Un articolo pubblicato sulla rivista “Nature Astronomy” offre una soluzione a un mistero riguardante una configurazione delle orbite di coppie di esopianeti scoperte nel corso degli anni dal telescopio spaziale Kepler della NASA. Secondo Sarah Millholland e Gregory Laughlin dell’Università americana di Yale l’obliquità, cioè l’inclinazione tra l’asse di questi pianeti e la loro orbita, è un elemento chiave per spiegare perché quelle orbite si trovano appena fuori dei naturali punti di equilibrio.
La NASA ha decretato la fine della missione del telescopio spaziale Kepler alla fine di ottobre 2018 ma le migliaia di esopianeti scoperti e i candidati ancora in fase di esame hanno arricchito enormemente nel nostre conoscenze sulle dinamiche esistenti nei sistemi stellari ponendo allo stesso tempo varie nuove domande. Circa il 30% delle stelle simili del Sole ha pianeti con dimensioni tra quelle della Terra e di Nettuno con orbite quasi circolari e complanari, cioè giacciono sullo stesso piano, con un anno inferiore ai 100 giorni terrestri.
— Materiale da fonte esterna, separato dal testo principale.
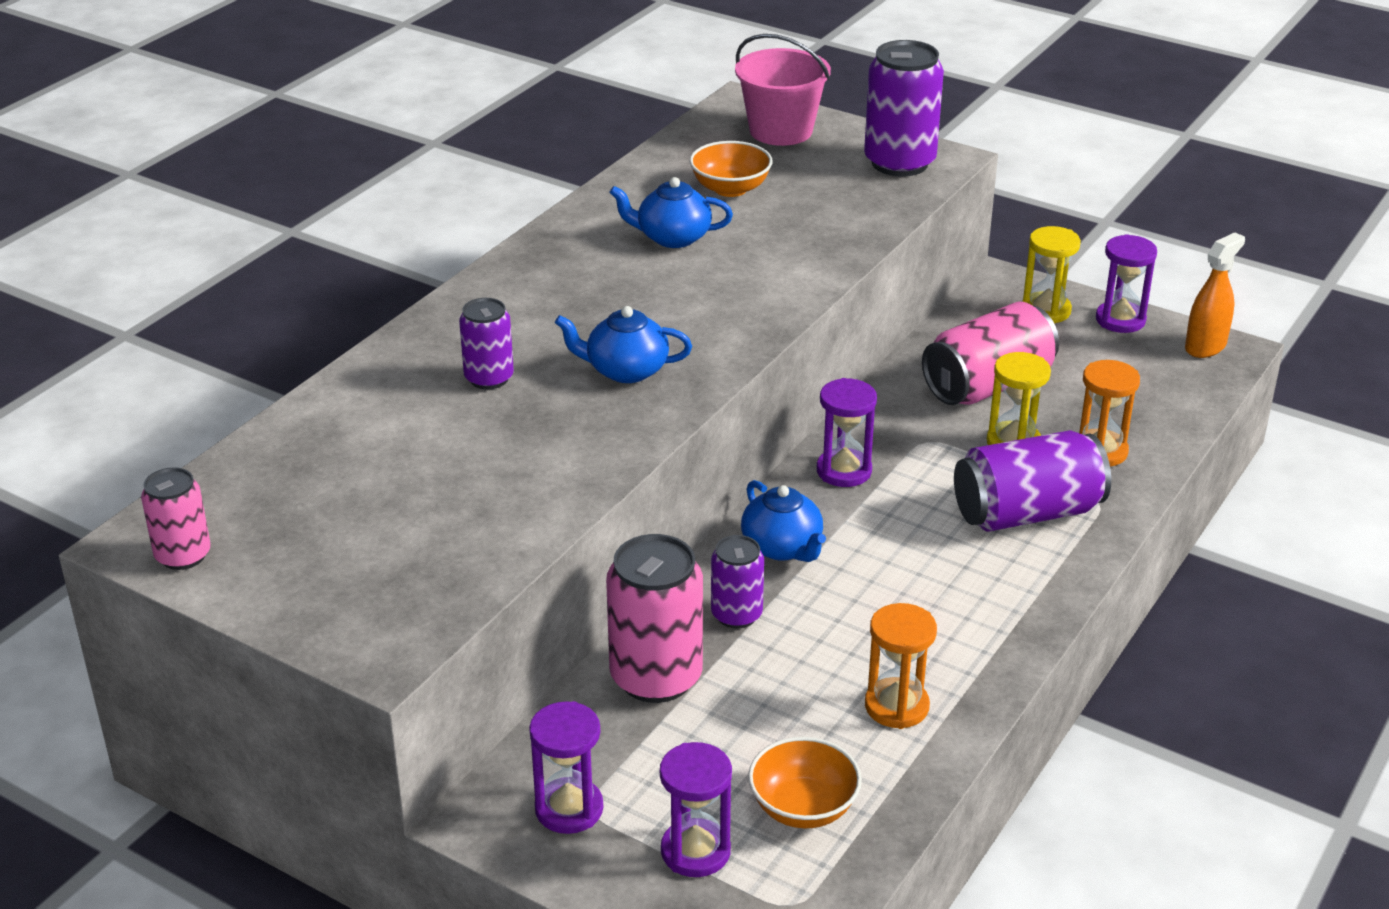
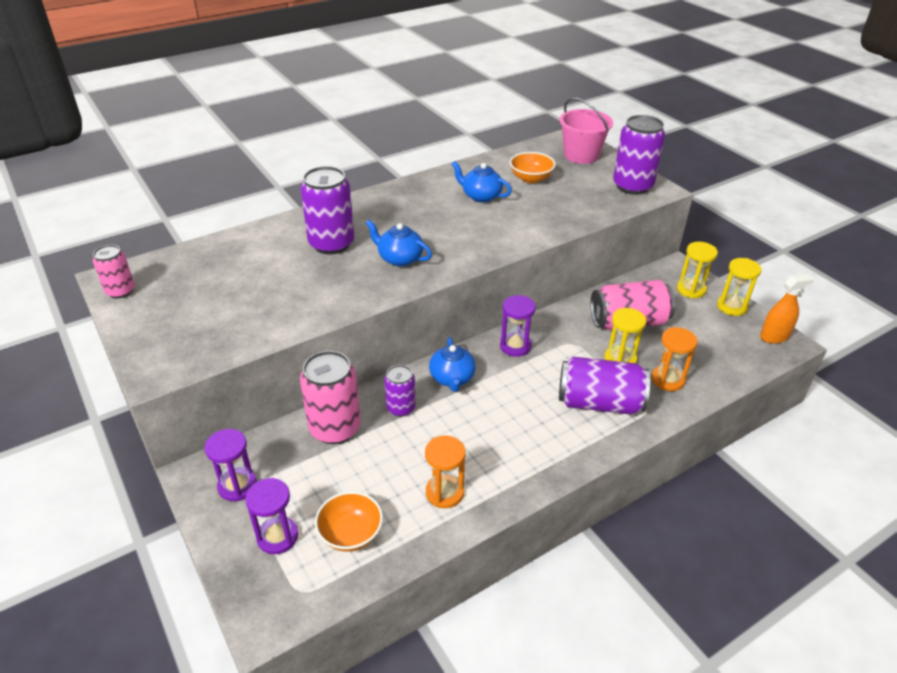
camera: 25 degrees right, 5 degrees up
(489, 378) = (331, 244): purple can -> purple can, size x1.73
(1120, 320) = (732, 307): purple hourglass -> yellow hourglass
La scoperta forse più curiosa è che molti di questi esopianeti esistono in coppie che si trovano appena fuori dai naturali punti di equilibrio che tipicamente occupano a causa delle interazioni gravitazionali che esistono tra i vari pianeti e con le loro stelle. Questo mistero ha portato ad anni di discussioni per capire i meccanismi dietro a quel tipo di configurazione.
Precedenti ricerche suggerivano che effetti di marea generati dalle loro stelle potessero portare a quel tipo di configurazione planetaria ma sono insufficienti. Secondo Sarah Millholland e Gregory Laughlin dell’Università di Yale c’è una connessione con le “onde di obliquità” generate quando una notevole inclinazione tra l’asse dei pianeti e la loro orbita è mantenuta da un accoppiamento associato a una risonanza secolare. In quei casi la dissipazione mareale viene enormemente aumentata e ciò influisce sulle orbite con conseguenze sulle loro caratteristiche.
Gregory Laughlin ha spiegato che la forte inclinazione dell’asse di questi esopianeti ha un notevole impatto sul loro clima e quindi sul tempo atmosferico con stagioni molto più estreme rispetto a pianeti con un’obliquità minore. Assieme a Sarah Millholland, ha già cominciato a lavorare a un seguito di questo studio per esaminare come le strutture di questi esopianeti rispondono nel corso del tempo a una pronunciata obliquità.
Questa ricerca offre una soluzione a un mistero di una configurazione orbitale “esotica” ma non si tratta solo di risolvere una curiosità scientifica perché le implicazioni riguardanti le condizioni sulla superficie dei pianeti rocciosi possono essere davvero importanti. Le stagioni estreme e fenomeni atmosferici inusuali possono avere serie conseguenze sull’abitabilità di un pianeta roccioso anche in presenza di un’atmosfera simile a quella della Terra. Ciò mostra perché ogni ricerca sugli esopianeti è importante.